▶ To-do item
Extract each line in the rows below that contains the word "What".

▶ Given data
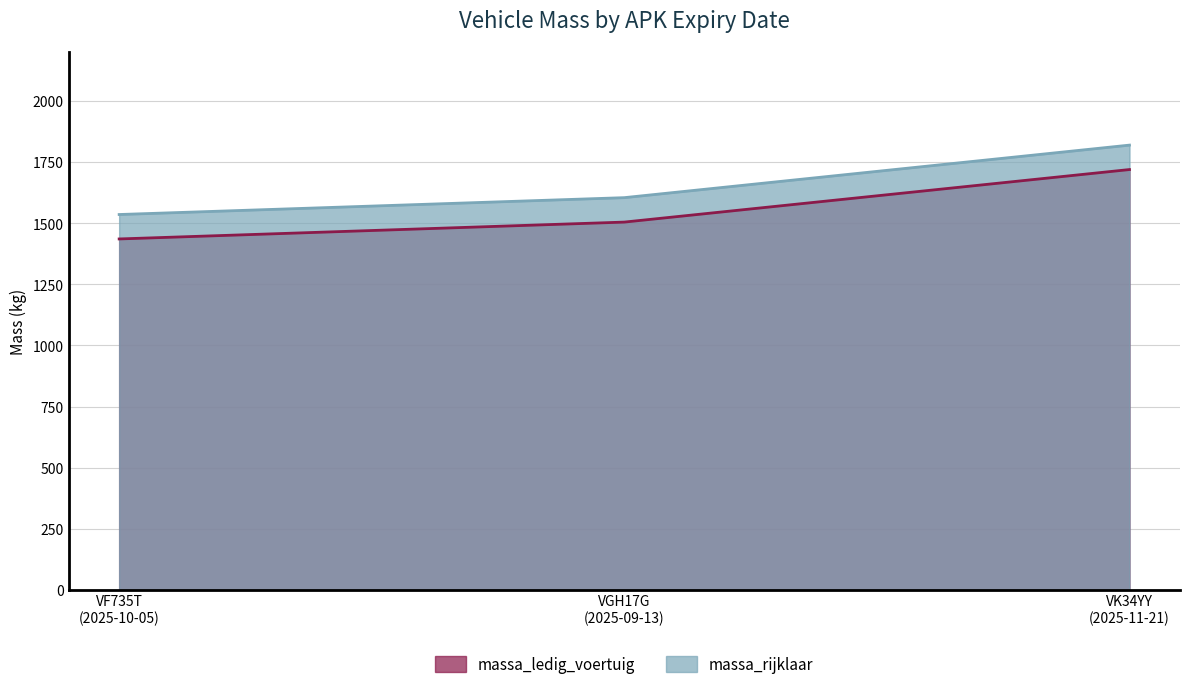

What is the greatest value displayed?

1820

* * *

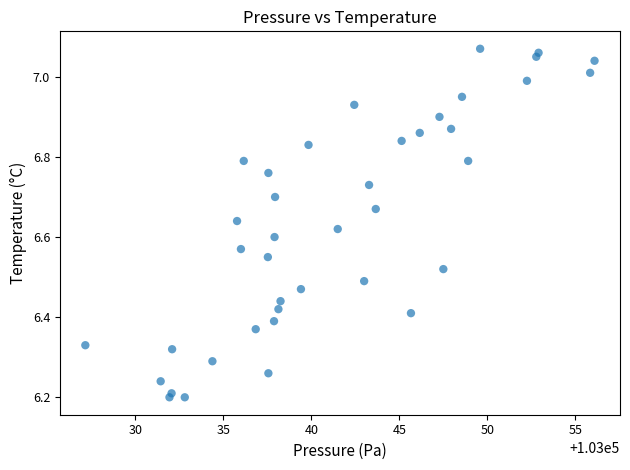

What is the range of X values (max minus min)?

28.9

==

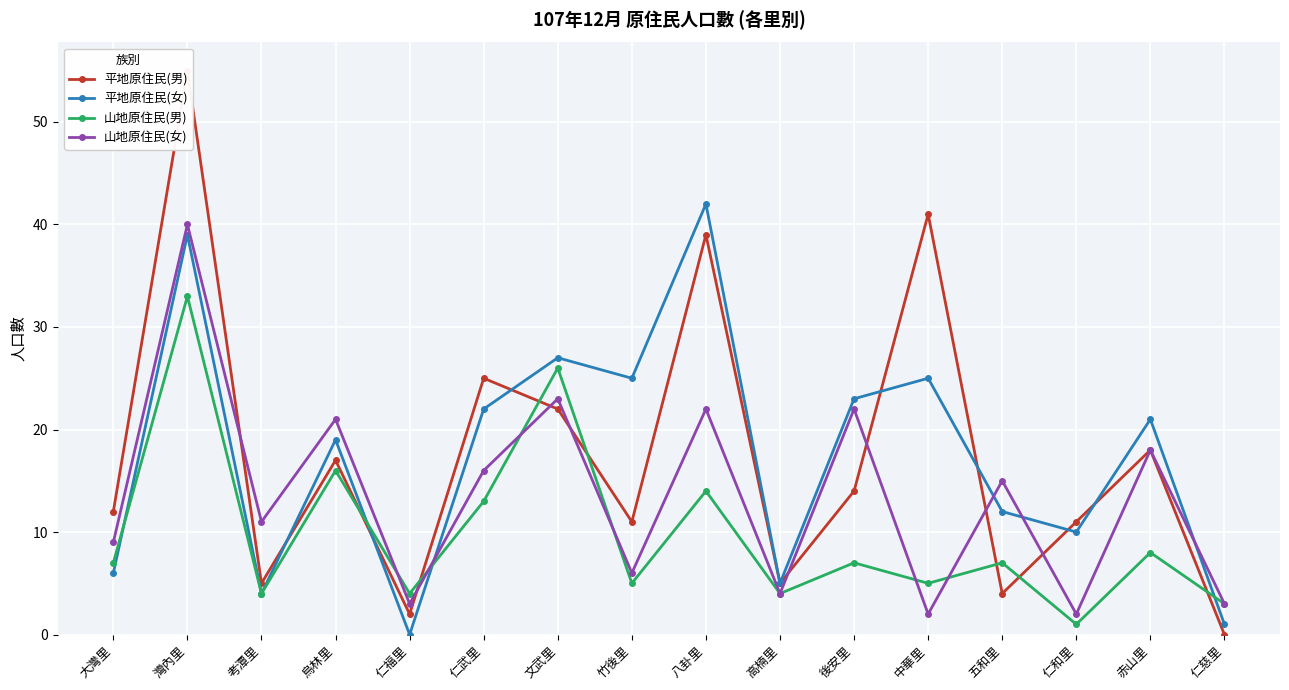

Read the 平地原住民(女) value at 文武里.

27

▶ Answer to the exercise
What is the greatest value displayed?
What is the range of X values (max minus min)?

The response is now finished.